An analyzed time-series may be found to have one or more motifs in it which foretell some negative even in the future of the measured system. This would be of great value if the system was a vehicle, or a person being measured by medical sensors. In vehicles, for example, overdue maintenance can result in severe damage if a system is allowed to fully fail but this can be prevented through monitoring , detection of fault predicting motifs, and scheduling maintenance events before failure occurs.
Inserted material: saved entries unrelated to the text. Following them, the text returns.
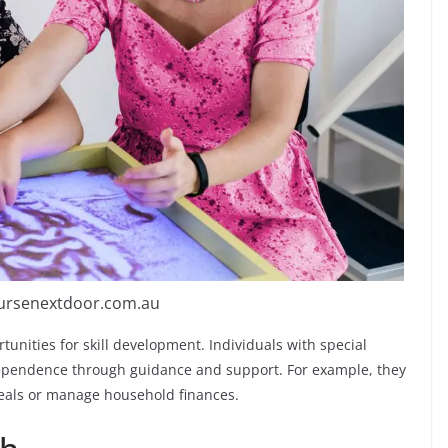
nursenextdoor.com.au
tunities for skill development. Individuals with special
ependence through guidance and support. For example, they
meals or manage household finances.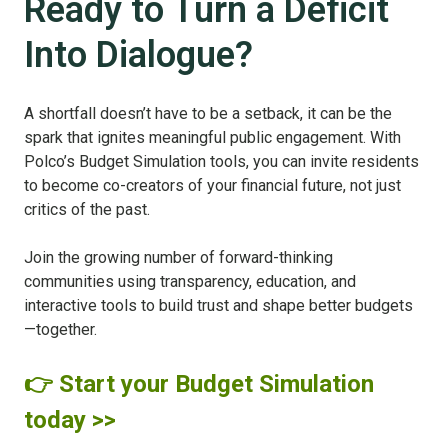
Ready to Turn a Deficit
Into Dialogue?
A shortfall doesn’t have to be a setback, it can be the
spark that ignites meaningful public engagement. With
Polco’s Budget Simulation tools, you can invite residents
to become co-creators of your financial future, not just
critics of the past.
Join the growing number of forward-thinking
communities using transparency, education, and
interactive tools to build trust and shape better budgets
—together.
👉 Start your Budget Simulation
today >>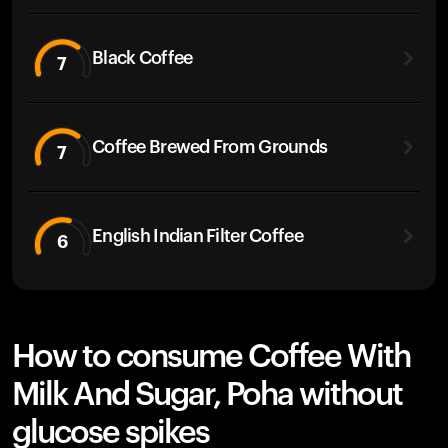
Black Coffee
7
Coffee Brewed From Grounds
7
English Indian Filter Coffee
6
How to consume Coffee With
Milk And Sugar, Poha without
glucose spikes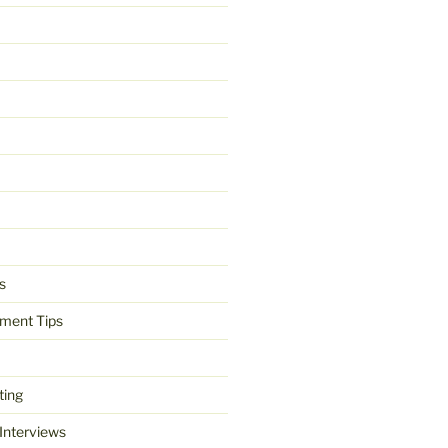
s
ment Tips
ting
 Interviews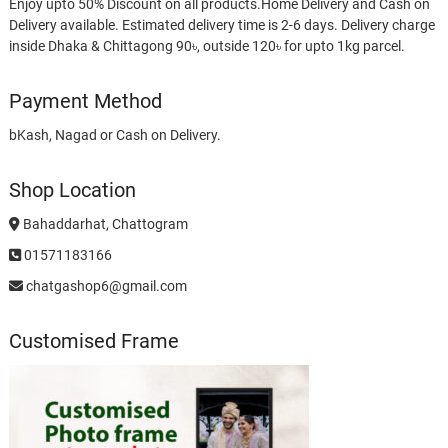
Enjoy upto 50% Discount on all products.Home Delivery and Cash on
Delivery available. Estimated delivery time is 2-6 days. Delivery charge
inside Dhaka & Chittagong 90৳, outside 120৳ for upto 1kg parcel.
Payment Method
bKash, Nagad or Cash on Delivery.
Shop Location
Bahaddarhat, Chattogram
01571183166
chatgashop6@gmail.com
Customised Frame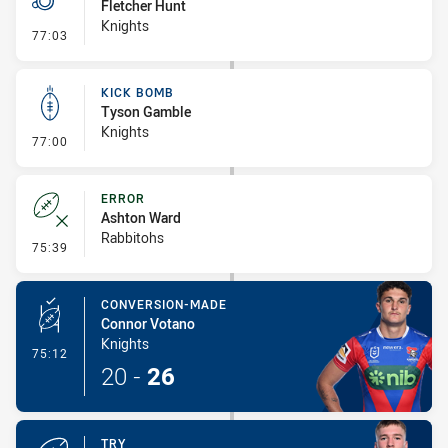
Fletcher Hunt
Knights
- Penalty - Dangerous Tackle
77:03
KICK BOMB
Tyson Gamble
Knights
- Kick Bomb
77:00
ERROR
Ashton Ward
Rabbitohs
- Error
75:39
CONVERSION-MADE
Connor Votano
Knights
- Conversion-Made
75:12
20
-
26
TRY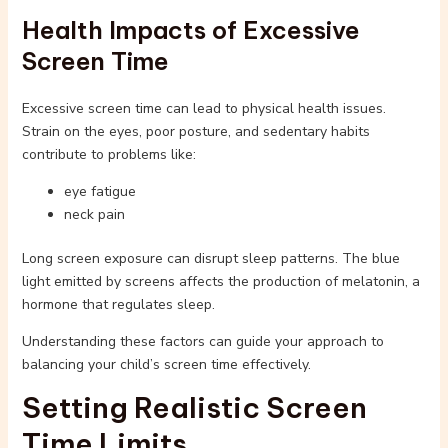
Health Impacts of Excessive
Screen Time
Excessive screen time can lead to physical health issues.
Strain on the eyes, poor posture, and sedentary habits
contribute to problems like:
eye fatigue
neck pain
Long screen exposure can disrupt sleep patterns. The blue
light emitted by screens affects the production of melatonin, a
hormone that regulates sleep.
Understanding these factors can guide your approach to
balancing your child’s screen time effectively.
Setting Realistic Screen
Time Limits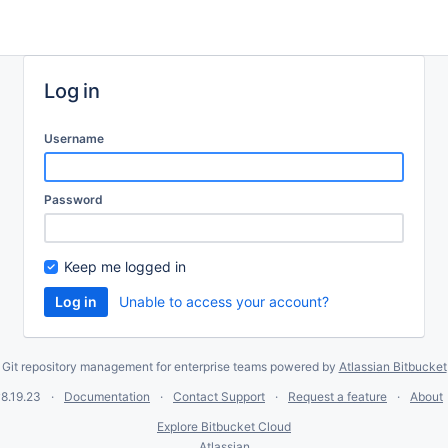
Log in
Username
Password
Keep me logged in
Unable to access your account?
Git repository management for enterprise teams powered by
Atlassian Bitbucket
8.19.23
Documentation
Contact Support
Request a feature
About
Explore Bitbucket Cloud
Atlassian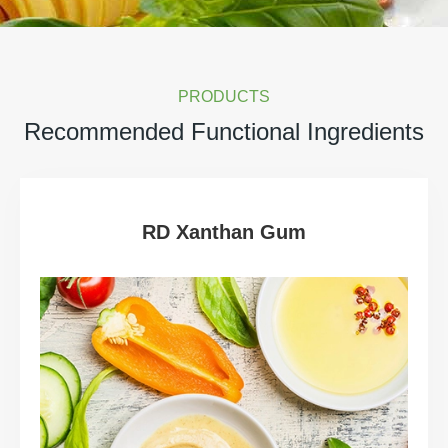
PRODUCTS
Recommended Functional Ingredients
RD Xanthan Gum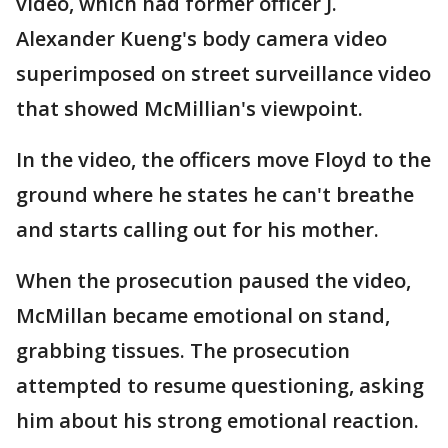
video, which had former officer J.
Alexander Kueng's body camera video
superimposed on street surveillance video
that showed McMillian's viewpoint.
In the video, the officers move Floyd to the
ground where he states he can't breathe
and starts calling out for his mother.
When the prosecution paused the video,
McMillan became emotional on stand,
grabbing tissues. The prosecution
attempted to resume questioning, asking
him about his strong emotional reaction.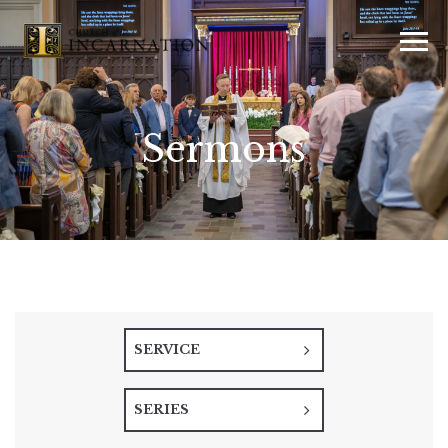
Sermons
SERVICE
SERIES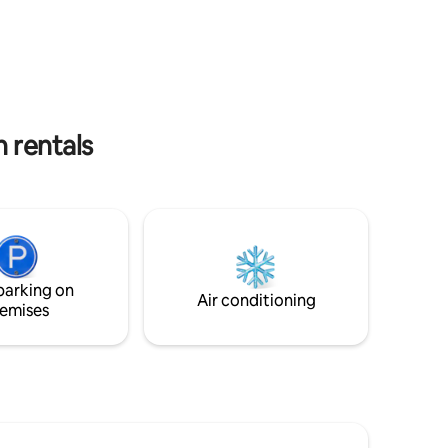
in a
you need for a smooth visit. The home
ki axis of
features uninterrupted 24‑hour power
backed by a 30 kVA generator, 15 kVA
as and
solar system, and Band A electricity. With
unction
reliable high‑speed Wi‑Fi and secure
 1 bed
on‑site parking, it’s ideal for remote
work, long stays, and stress‑free travel.
 rentals
parking on
Air conditioning
emises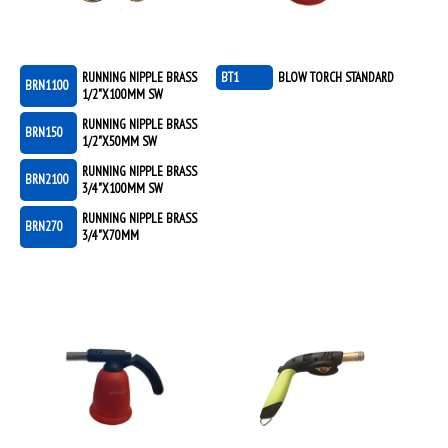
RUNNING NIPPLE BRASS
BT1
BLOW TORCH STANDARD
BRN1100
1/2"X100MM SW
RUNNING NIPPLE BRASS
BRN150
1/2"X50MM SW
RUNNING NIPPLE BRASS
BRN2100
3/4"X100MM SW
RUNNING NIPPLE BRASS
BRN270
3/4"X70MM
In this study we use a combination of Toeplitz Inverse Covariance-Based Clustering (TICC) and Hidden Markov Model (HMM) to extract the states/clusters in vehicular sensory data and detect the healthy/unhealthy state sequences to forecast fault occurrences.

Unsupervised Feature Analysis using Self Organizing Map and Auto-encoders
Personnel:
Somayeh Bakhtiari Ramezani(Principal Investigator)
Alexander Sommers
Dr. Shahram Rahimi

Key to the success of any machine learning algorithm is providing the algorithm with a representative set of features by which to model some target. Sometimes a problem arises not when there are too few features to use, but too many, and of unknown worth. Choice of feature reduction methods can vary depending on the supervised or unsupervised nature of the algorithm and thus the existence, or absence, of a target attribute. Feature selection refers to a process where a desirable subset of the input features is selected for further processing. This can lower the computational load on the system and increase model accuracy. Many feature selection methods depend on “High Correlation Filtering”, which work when the prediction of some target variable(s) is to be optimized. An algorithm that is independent of a target value is preferred to distinguish between features that uniquely describe the data, and the redundant ones. This type of feature reduction is fundamentally different from feature projection methods, such as PCA, as it keeps attributes as they are, without changing or transforming them into a new combination. Algorithms such as Backward Feature Extraction (BFE) or Forward Feature Selection (FFS) are only efficient for small databases, which makes them very time consuming and computationally expensive for larger databases. Self-Organizing Maps (SOM), on the other hand, can facilitate feature selection via extracting similar maps for similar attributes. This work uses a convolutional auto-encoder to cluster the SOMs for each attribute to find the similar attributes without using any target value for feature selection.

  • Applying Life Analysis to CBM+: Using Data to Assist Experts in Decisions

Personnel:
Ben Wiggins
Dr. Shahram Rahimi

In the field of medical research the method known as "life analysis", or sometimes called "time before event analysis", has been employed to assist in understanding how time series data correlates to events occurring within a given time-frame. A statistical model is built from such datasets which can be used to pronounce the likelihood of a target event occurring for a subject within a given time span.Such analysis of the likely length of time before a medical event occurs in a patient is highly useful and the same method of thought can be applied to CBM+(Condition Based Maintenance +). By using Life analysis on data that involves the maintenance of vehicles, experts can gain a better understanding of the probability of a failure level event during a given vehicle run-time. In this paper, we will explore the methods and mindset behind how we can modify and expand life analysis to assist in performing CBM+.